Instrucciones para el laboratorio de biología molecular:

 

 

 

Recetas:

 

 

2 microtubos (1 gramo) de agarosa más 100 ml de TBE 1X.  Mezclar en erlenmeyer LIMPIO y poner en hot plate.  USAR GUANTE DE CALOR.  Cotejar de vez en cuando y agitar girando mezcla.  Cuando empiece a burbujear y aclare, agite constantemente hasta que hierva y se vean las burbujas en la siperficie.  Saque de hot plate y deje enfriar hasta que lo pueda coger sin quemarse.  Vertir en bandeja empezando en una esquina, ponga peinilla y rompa burbujas grandes.  Deje que solidifique.

 

 

 

Si se usa TBE 20X, para preparar 100 ml: echar en probeta 5 ml de TBE 20X y echar agua destilada hasta llegar a 100 ml.

 

Si se usa TBE 10X: 10 ml de TBE 10X y echar agua destilada hasta llegar a 100 ml.

 

 

El DNA se prepara añadiendo 100 microlitros de agua destilada y dejando a temp ambiente por 5 minutos y agitar luego.  Colocar en hielo o nevera luego mientras se usa.

 

Para restricciones:  2 microlitros de DNA y 18 de agua destilada (con la punta de micropipeta, agitar) y colocar a 37° C por 20-30 minutos.  LA TEMPERATURA ES CRITICA, no dejen que suba!!!  Luego pónga tubos en hielo mientras se preparan muestras.

 

 

DNA sin cortar:

2 microlitros de DNA

9 de agua destilada

2 de loading dye

 

Para DNA cortado (restricciones):

10 microlitros de digestión

2 de loading dye

 

 

Ponga un papel blanco debajo de la cámara (le ayudará a ver por donde van las bandas).

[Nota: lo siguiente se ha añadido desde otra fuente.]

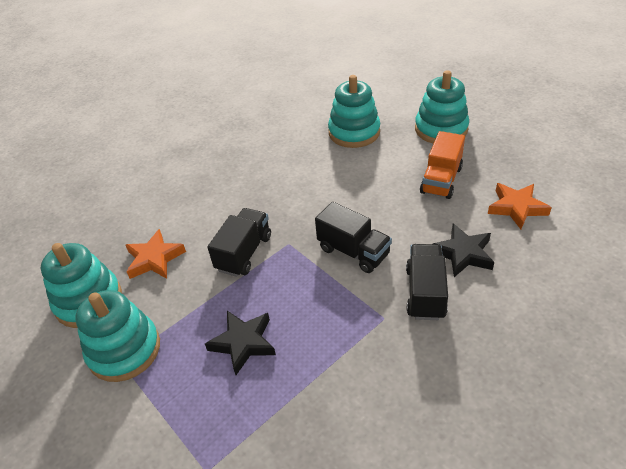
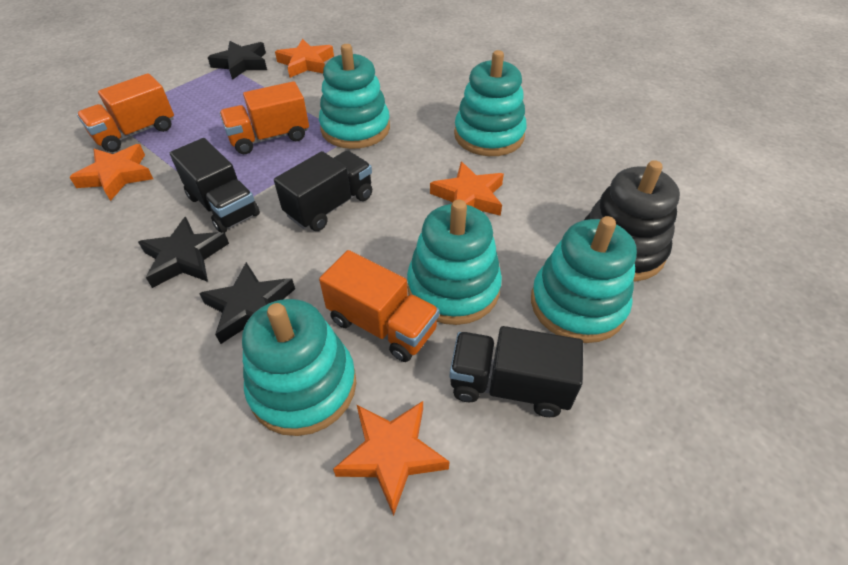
black stacking toy: none = 0 -> [584,160,680,282] = 1
black star: [205,311,276,375] [433,224,494,277] = 2 -> [138,217,229,288] [199,262,295,344] [208,41,267,80] = 3
orange star: [126,229,186,279] [488,183,552,229] = 2 -> [69,144,153,201] [275,39,334,78] [333,401,450,516] [430,162,504,216] = 4
orange truck: [420,131,465,199] = 1 -> [77,73,174,152] [219,81,309,154] [319,250,440,362] = 3
turquoise stacking toy: [41,243,122,328] [76,290,160,382] [328,75,380,148] [415,70,469,144] = 4 -> [242,299,356,436] [319,44,390,149] [407,200,502,325] [454,50,527,156] [531,216,637,343] = 5

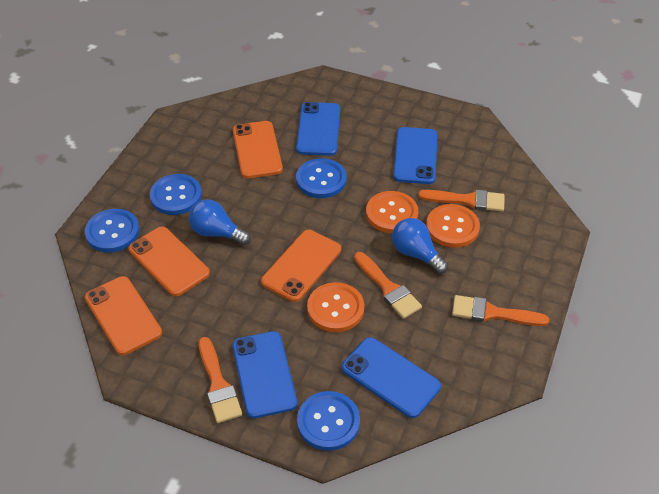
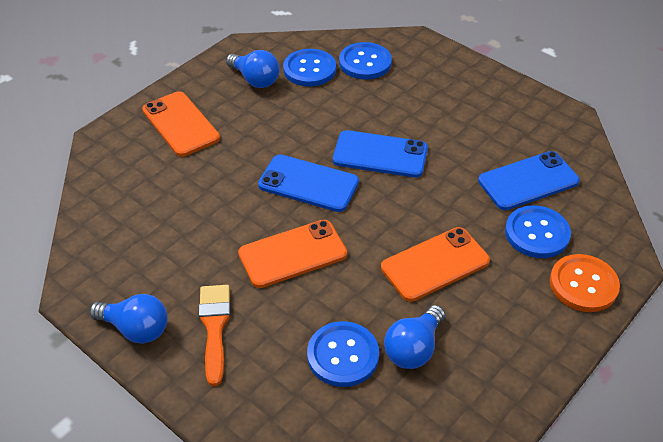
blue light bulb: [189,199,251,245] [392,218,448,274] = 2 -> [89,294,168,344] [226,50,280,88] [384,305,445,369] = 3
blue phone: [232,331,297,418] [296,102,340,156] [342,337,441,418] [393,127,437,184] = 4 -> [258,154,359,212] [333,130,428,178] [478,151,580,210] = 3
orange brush: [199,337,242,423] [354,252,422,319] [418,190,505,211] [452,295,549,326] = 4 -> [199,285,231,386] = 1
orange button: [307,282,364,332] [366,191,419,233] [426,204,480,248] = 3 -> [550,254,620,312] = 1
orange phone: [85,276,162,355] [128,226,210,296] [233,121,283,178] [261,230,341,302] = 4 -> [142,91,220,157] [238,220,347,288] [381,227,490,302] = 3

Ponga bandeja en la cámara, de manera que las fosas queden en el lado negarivo (negro), asegúrese de que el buffer cubra el gel.  Quite CON CUIDADO la peinilla.  Añada muestras a las fosas. NO MUEVA CAMARA!!!! Ponga tapa y prenda voltímetro.  Se correra a 80 voltios (asegúrese que este leyendo en voltios y NO miliamperios).  Coteje que vea burbujas formándose en el buffer y que NO se esté calentando.  Coteje el voltaje para que no suba y ajuste de ser necesario.   Apague luego de 10 minutos y observe por donde va el loading dye corriendo.  Deje que corra el gel hasta llegar aprox. A media pulgada del extremo positivo.

 

 

 

 

 

 

Poner en bandeja y cubrir con tinte.  NO BOTE EL TINTE QUE NO TENEMOS MUCHO.  Dejar por media hora, agitar de vez en cuando.  Sacar gel (usen guantes!!!) y poner en agua a lavar hasta que destiña bastante.  Ver en iluminador.